You don't want to always be the one who initiates the texting with your ex girlfriend. You want to test her out a little bit to see if she is going to text you back or if she is going to be the one who initiates contact with you. Don't let your insecurities get in the way and compel you to always be the one who starts off the texting. You want to see whether or not things are just going to be one way or if they are going to become a two way street when it comes to communicating with one another.

This doesn't just go for texting. It applies to all forms of communication. If you are the only one doing the pursuing - you don't stand much of a chance. If you are always calling her, if you are always the one texting her, chances are - there isn't much of any attraction on her part anymore.

Tip Number Five - You should have other women that you can text besides your ex girlfriend.

This just goes back to the idea that being too focused on just your ex girlfriend is not a good thing. It's good to keep all of your options open when you are no longer in a relationship with a woman. You have to be realistic and realize that even with the best efforts and the best intentions, you still may not be able to win back your ex girlfriend and if that happens to be the case - you want to have other women that you can text and not just become focused on your ex girlfriend.

● Given entries
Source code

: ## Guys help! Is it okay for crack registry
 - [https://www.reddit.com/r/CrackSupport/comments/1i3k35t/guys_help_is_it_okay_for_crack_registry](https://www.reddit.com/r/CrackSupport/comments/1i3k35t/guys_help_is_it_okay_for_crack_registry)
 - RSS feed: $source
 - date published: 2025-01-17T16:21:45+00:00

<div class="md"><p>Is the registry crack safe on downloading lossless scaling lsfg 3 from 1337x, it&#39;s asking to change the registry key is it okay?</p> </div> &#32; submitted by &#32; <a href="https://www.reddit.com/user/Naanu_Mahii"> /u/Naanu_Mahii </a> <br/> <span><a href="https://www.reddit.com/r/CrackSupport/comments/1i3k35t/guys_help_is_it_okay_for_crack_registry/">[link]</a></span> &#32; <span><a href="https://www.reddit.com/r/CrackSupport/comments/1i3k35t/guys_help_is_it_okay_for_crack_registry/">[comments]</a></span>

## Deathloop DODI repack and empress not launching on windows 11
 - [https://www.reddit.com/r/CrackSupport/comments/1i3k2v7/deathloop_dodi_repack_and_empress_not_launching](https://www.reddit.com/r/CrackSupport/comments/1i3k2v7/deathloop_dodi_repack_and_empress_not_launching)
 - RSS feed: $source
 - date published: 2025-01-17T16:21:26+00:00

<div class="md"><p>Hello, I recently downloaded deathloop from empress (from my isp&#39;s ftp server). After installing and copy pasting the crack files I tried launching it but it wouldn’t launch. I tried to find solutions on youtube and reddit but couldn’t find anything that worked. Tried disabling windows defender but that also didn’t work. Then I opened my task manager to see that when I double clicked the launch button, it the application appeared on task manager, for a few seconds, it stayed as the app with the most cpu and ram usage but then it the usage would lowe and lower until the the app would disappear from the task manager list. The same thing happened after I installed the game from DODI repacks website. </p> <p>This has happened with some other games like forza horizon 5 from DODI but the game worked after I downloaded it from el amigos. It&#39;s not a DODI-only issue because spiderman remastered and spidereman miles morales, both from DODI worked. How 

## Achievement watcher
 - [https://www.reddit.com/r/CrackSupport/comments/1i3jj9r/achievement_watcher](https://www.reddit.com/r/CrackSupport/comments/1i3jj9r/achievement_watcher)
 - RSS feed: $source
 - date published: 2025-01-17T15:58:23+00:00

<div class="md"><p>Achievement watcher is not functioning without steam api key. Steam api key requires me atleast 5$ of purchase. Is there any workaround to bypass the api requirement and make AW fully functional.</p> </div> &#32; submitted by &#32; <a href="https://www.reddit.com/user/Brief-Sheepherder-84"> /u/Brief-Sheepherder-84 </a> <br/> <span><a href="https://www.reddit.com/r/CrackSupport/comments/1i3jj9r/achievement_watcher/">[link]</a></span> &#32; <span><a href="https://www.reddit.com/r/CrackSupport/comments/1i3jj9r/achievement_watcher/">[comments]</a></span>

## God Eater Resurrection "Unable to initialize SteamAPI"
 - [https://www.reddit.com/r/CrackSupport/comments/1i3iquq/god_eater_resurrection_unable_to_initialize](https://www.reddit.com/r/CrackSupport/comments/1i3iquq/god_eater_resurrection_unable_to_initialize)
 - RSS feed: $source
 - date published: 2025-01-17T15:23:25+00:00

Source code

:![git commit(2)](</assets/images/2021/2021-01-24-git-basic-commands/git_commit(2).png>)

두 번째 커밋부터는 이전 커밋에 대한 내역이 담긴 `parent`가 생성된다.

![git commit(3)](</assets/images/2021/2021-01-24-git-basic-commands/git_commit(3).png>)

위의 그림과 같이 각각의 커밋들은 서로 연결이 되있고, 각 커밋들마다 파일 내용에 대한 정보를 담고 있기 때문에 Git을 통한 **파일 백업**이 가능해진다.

● Apply what you read
a. Can you find every line in the listing that contains the word "images" and copy each one?
b. Could you carry on the advice on texting an ex girlfriend, starting right after its final sentence?

● Results in order
a.
:![git commit(2)](</assets/images/2021/2021-01-24-git-basic-commands/git_commit(2).png>)
![git commit(3)](</assets/images/2021/2021-01-24-git-basic-commands/git_commit(3).png>)

b.
I'll leave you with this: While you may feel right now that your ex girlfriend is the best thing since sliced bread, that feeling can change. You won't really know that until you actually go out and meet someone else and see what transpires.

I remember this one break up that I had. For a few weeks, I felt like she was the only woman who could make me happy. I was lovesick over her. Then, one night, I happened to go out with a friend and we met up with some of his friends. One of those friends just happened to be a pretty female who caught my attention. We spoke, made each other laugh and had a really good time. I went home and found, that I was thinking of HER and not my ex girlfriend.

You can only find that out, if you are open to the idea of texting or meeting other women.